We highlighted a few things from the diabetes news before speaking with our guest. November is so filled with diabetes events it was a struggle to comment on just two. Lorraine chose @AbbyBayer’s Photo-a-Day challenge encouraging ‘talking’ about diabetes where a picture is worth a thousand words – social media photos. SixUntilMe has more on the post #NDAMphotoaday. Bennet spoke about a recent study that shares the good news that diabetes mortality has declined in the decades since the late 60s and wondered, ‘How do we keep empowering that kind of success?’

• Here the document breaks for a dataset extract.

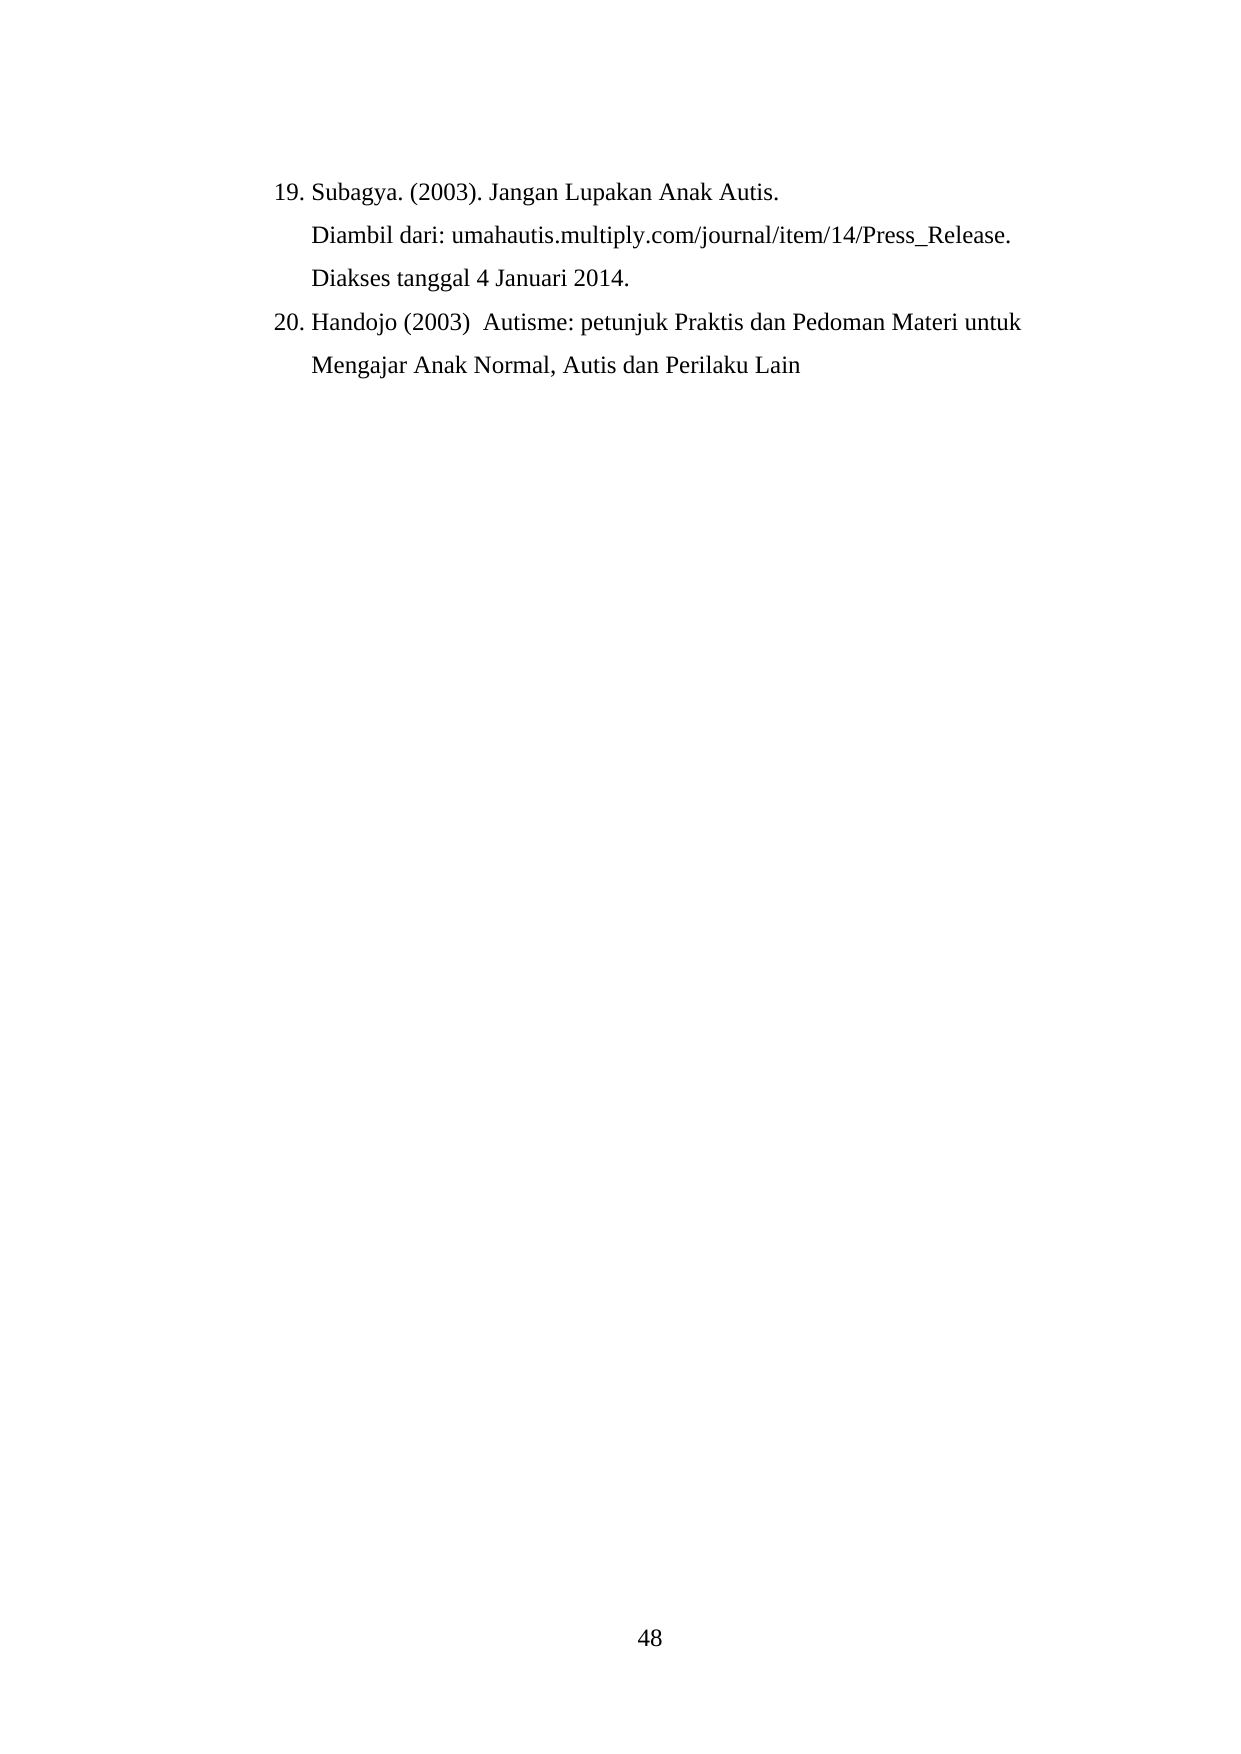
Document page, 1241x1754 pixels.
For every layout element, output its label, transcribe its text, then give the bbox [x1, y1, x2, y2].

list Diambil dari: umahautis.multiply.com/journal/item/14/Press_Release. Diakses tanggal 4 Januari 2014. [311, 220, 1063, 292]
list Handojo (2003) Autisme: petunjuk Praktis dan Pedoman Materi untuk Mengajar Anak Normal, Autis dan Perilaku Lain [274, 307, 1063, 378]
list Subagya. (2003). Jangan Lupakan Anak Autis. [274, 177, 1063, 206]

Research is one path to that success and coincidentally that is exactly what our guest is all about. Joyce joked that she was destined to become a pediatrician. It is her family business with a parent and a sibling both being physicians. She loves kids and became interested in diabetes in her education rotations and those focused her career. While she is a specialist, she says she is not a diabetes expert. She sees a patient 20 minute,s 4 times a year, they live with type 1 24/7/365. We explored that distinction and how Glu fits into the picture with her. Here is a short introductory video of both Joyce and Glu.
We talked about how seeing the patient as an expert empowers them and flipping around the typical patient physician relationship.

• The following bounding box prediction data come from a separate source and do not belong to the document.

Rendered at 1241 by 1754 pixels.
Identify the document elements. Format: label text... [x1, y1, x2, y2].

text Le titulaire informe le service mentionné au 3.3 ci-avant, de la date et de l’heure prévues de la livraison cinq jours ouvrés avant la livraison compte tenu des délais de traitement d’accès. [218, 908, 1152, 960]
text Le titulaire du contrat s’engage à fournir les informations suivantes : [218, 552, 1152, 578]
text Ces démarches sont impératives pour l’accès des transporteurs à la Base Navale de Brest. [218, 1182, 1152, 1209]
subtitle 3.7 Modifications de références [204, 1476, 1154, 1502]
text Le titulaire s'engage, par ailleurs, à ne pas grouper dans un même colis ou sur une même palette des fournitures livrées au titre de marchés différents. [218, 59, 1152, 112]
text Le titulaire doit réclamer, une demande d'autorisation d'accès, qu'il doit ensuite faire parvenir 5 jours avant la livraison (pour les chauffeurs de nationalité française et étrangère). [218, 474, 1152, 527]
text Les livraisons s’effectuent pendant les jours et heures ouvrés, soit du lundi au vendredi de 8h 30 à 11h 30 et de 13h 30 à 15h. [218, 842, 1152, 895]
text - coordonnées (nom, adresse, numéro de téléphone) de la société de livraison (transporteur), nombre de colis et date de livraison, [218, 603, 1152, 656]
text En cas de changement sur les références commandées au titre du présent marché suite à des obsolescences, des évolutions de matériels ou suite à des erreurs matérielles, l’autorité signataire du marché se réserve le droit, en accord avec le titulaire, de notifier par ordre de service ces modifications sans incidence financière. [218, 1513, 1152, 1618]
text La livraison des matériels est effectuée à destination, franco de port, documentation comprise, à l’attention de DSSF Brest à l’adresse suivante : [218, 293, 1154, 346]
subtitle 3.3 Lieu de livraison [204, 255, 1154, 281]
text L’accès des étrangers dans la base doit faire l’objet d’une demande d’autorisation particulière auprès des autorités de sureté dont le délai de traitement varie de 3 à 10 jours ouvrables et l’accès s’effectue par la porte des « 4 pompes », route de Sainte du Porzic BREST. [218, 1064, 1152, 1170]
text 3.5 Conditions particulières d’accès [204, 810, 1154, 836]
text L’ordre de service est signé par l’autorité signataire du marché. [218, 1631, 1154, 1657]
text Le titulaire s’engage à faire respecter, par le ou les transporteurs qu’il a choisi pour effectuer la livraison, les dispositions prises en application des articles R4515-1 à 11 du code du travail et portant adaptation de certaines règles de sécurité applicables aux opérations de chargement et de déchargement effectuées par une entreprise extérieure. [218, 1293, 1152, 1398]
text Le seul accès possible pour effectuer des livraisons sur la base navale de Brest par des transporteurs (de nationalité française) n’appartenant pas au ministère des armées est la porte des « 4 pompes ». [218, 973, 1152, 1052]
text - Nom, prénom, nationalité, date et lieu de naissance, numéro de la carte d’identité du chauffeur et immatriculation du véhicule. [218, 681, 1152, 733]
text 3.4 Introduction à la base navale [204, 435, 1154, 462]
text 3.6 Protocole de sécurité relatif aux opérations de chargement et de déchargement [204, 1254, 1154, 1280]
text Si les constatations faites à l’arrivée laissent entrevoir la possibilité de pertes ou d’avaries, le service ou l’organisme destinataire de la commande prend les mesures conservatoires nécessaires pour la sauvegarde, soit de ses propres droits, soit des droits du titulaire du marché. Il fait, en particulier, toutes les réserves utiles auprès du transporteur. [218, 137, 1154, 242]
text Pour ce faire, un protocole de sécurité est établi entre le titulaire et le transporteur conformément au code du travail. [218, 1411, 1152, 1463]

We explored MyGlu.org as a means of connecting patients and research to find and share successful ways of living with type 1 diabetes. MyGlu.org is a HIPAA compliant addition to the DOC that in part seeks to connect the peer-to-peer patient community with other parts of the larger diabetes community. Glu is one part of the larger T1D Exchange that includes research and a bio bank. Here a presentation that details those parts of the T1D Exchange:
The research goals of Glu are to use new media as a way to accelerate research timeframes, give more accessible access to research and have the community help define how research can help T1Ds. Joyce mentioned academic peer review and said that Glu is a means of bringing in patients and patient discussion into that review process. I see Glu as an opportunity for us, the patient community, to move closer to and bring our expertise as people who live with type 1 to a relationship of participation with researches that is more one of researchers’ colleagues of than disinterested subjects of studies.

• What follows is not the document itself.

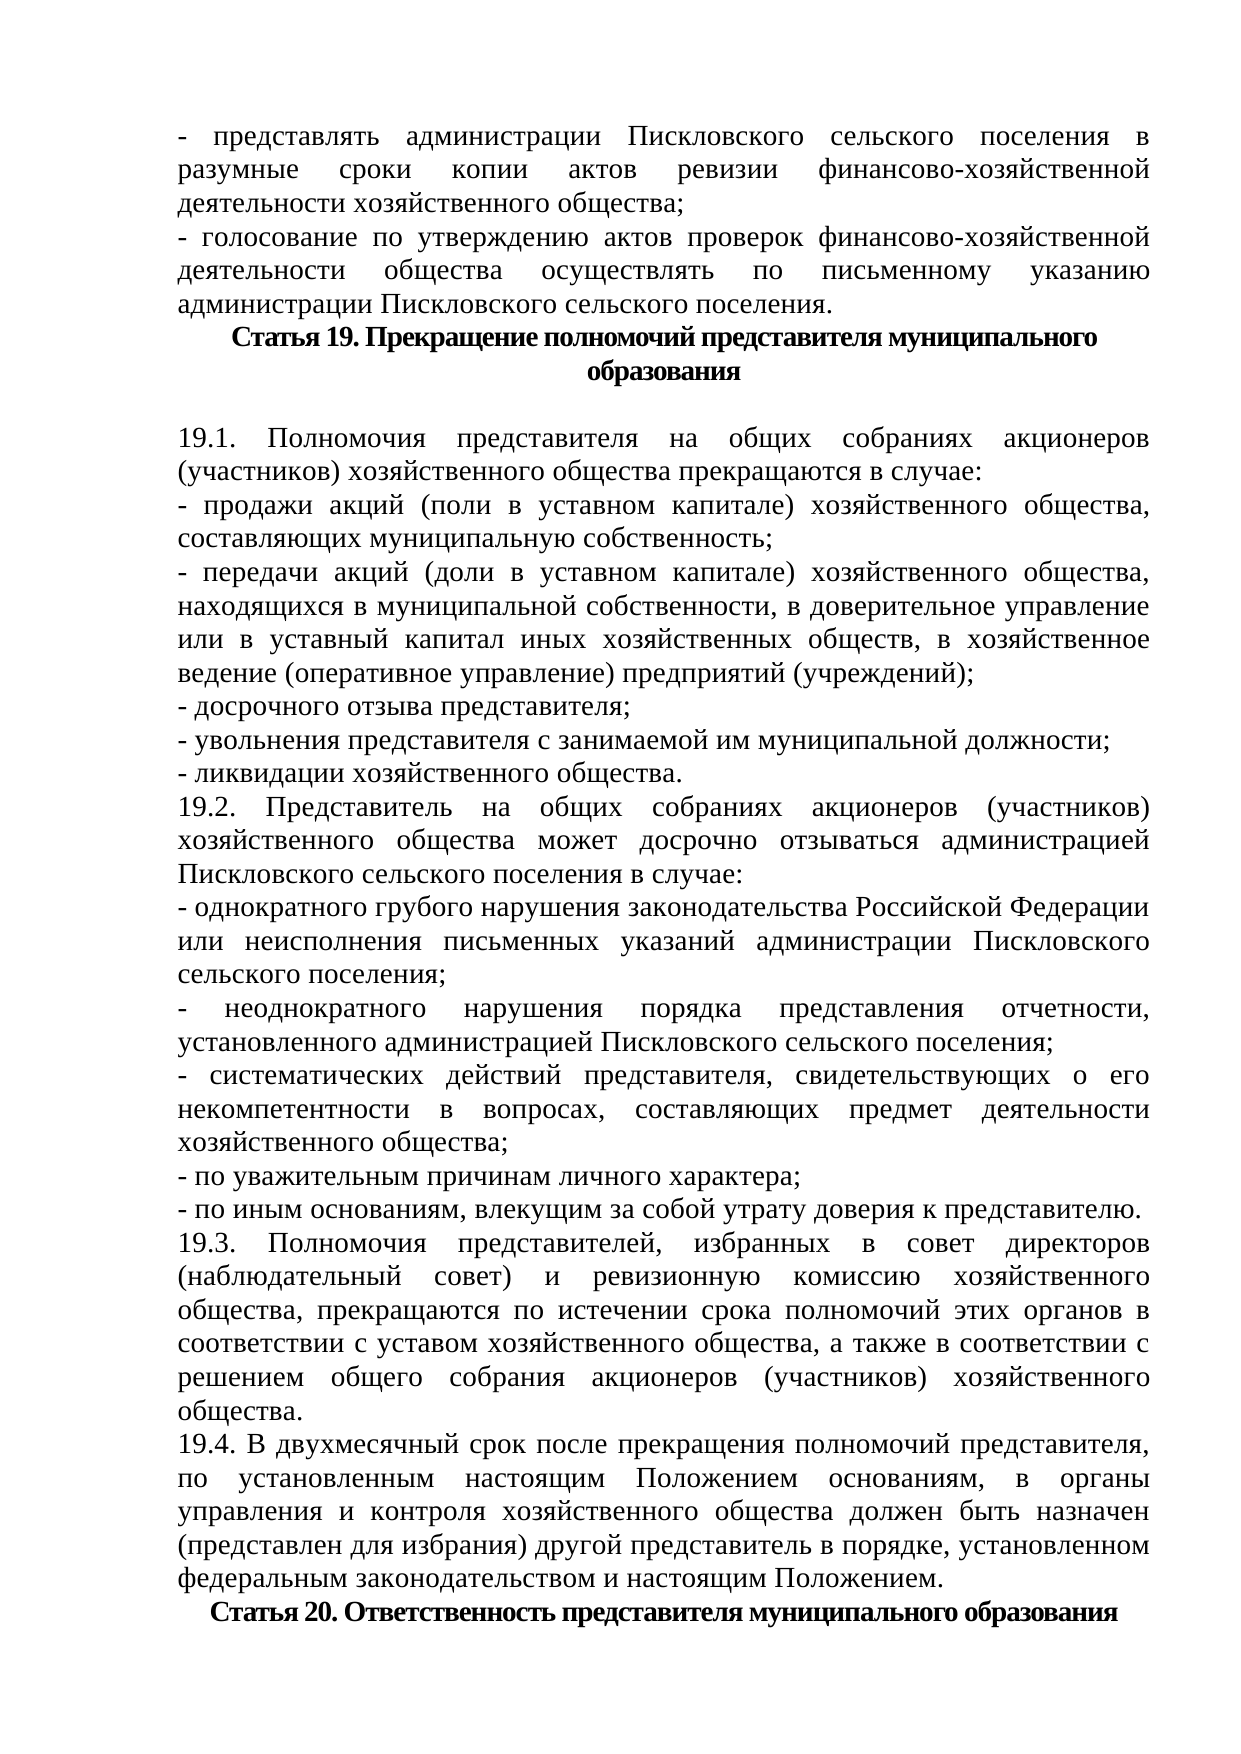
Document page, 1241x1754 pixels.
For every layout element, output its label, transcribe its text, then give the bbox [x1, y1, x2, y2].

Glu’s first research project is on emotional support and the challenges of T1D. The survey is drawn from Bill Polonsky’s work. In full disclosure, Bennet participated a small amount with communication ideas but all real brilliance was the result of Bill, Joyce and others.
We talked about participating with research. Glu certainly is a step to help build a closer relationship between research and people with diabetes, including parents. Some careful communication to keep kids safe in participating will be needed before kids studies happen there, but we can expect that will be coming. Participation in research requires informed consent. People with diabetes and parents of kids with diabetes need to understand the research and process clearly before participating.
Glu U at the bottom of the MyGlu.org page is where people can find research. The support and diabetes study will only be up a little longer. Act now. Beyond Glu, people interested in becoming more involved with studies can search for diabetes studies at http://www.clinicaltrials.gov.
Our conversation on research was intended to help people understand that research is a critical part of the process of better care. That good communication of better is an important part of the evolution of lower health complications. Joyce along with being a diabetes specialist is an expert in allergies – that is she has kids living with serious food allergies. We spoke about the following video she created with her son to help communicate his health issues with his school.
I think this is a brilliant piece of health communication. Certainly the community has similar communication needs as part of our progress to more successfully living with diabetes.